We Were American All Along: US Virgin Island Migrants’ Claims to Citizenship in the 1920s and 1930s

Sunday, January 10, 2016: 11:20 AM
Room 309/310 (Hilton Atlanta)
Johnnie Tiffany Holland, Duke University
In 1917, the United States assumed possession of the Danish West Indies (renamed the U.S. Virgin Islands) and, in doing so, acquired an overwhelmingly black foreign population. Migrants from the territory flocked to New York City, and in the 1920s and 1930s they negotiated with U.S.-born blacks, other Caribbean migrants, and the U.S. state to construct a nascent Virgin Island identity. During that time, these migrants began to rely on tropes of having been always American (using, in particular, Alexander Hamilton and Denmark Vesey as evidence) in attempts to bolster both their own tenuous citizenship status and the even more tenuous status of islanders who remained in the territory. 

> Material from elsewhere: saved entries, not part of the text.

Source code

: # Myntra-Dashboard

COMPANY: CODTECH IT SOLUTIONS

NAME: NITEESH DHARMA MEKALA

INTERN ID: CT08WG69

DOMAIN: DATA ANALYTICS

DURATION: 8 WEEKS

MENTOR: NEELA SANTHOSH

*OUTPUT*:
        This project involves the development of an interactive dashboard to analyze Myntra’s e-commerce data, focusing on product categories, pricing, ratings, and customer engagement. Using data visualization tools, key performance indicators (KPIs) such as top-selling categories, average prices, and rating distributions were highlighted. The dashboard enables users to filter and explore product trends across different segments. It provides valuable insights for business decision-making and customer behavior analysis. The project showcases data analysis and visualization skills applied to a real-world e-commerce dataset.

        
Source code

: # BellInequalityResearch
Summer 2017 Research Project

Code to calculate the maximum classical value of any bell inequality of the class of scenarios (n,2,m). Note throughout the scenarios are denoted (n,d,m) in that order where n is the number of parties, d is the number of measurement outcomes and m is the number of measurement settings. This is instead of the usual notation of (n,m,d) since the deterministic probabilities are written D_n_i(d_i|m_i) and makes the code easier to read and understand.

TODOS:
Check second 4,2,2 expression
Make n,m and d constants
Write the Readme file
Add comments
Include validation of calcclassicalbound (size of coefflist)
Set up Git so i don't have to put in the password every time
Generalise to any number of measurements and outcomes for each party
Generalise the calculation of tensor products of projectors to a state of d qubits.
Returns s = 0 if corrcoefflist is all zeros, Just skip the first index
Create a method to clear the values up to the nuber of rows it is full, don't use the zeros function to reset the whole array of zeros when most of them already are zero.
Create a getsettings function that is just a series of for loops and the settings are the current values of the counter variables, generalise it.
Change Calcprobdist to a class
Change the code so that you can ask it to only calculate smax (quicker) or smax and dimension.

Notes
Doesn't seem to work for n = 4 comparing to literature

This paper explores the ways that empire and race mediated this process of identity-making. Because the Virgin Islands was the only unincorporated territory that the U.S. government racialized as almost entirely black, U.S. officials expected—and in some cases received—cooperation from mainland blacks and Virgin Island migrants in attempts to assimilate Virgin Islanders into “African Americanness.” However, any efforts toward racial solidarity were complicated by different understandings of color and race, geography, and citizenship status. The U.S. government afforded Virgin Islanders on the mainland rights withheld from those in the islands but bypassed migrants in favor of U.S-born blacks as diplomatic liaisons in island policy. Furthermore, unlike other “foreign-born” blacks from the Caribbean—who made up a quarter of the black population in Harlem in 1920—Virgin Islanders were not adversely affected by the 1924 Immigration Act, and in fact increased their movement to the area. The Virgin Islands provide an apt case study for theorizing the understudied racial formation of blackness and illuminates the varied claims to and stratification of citizenship within Harlem’s black communities.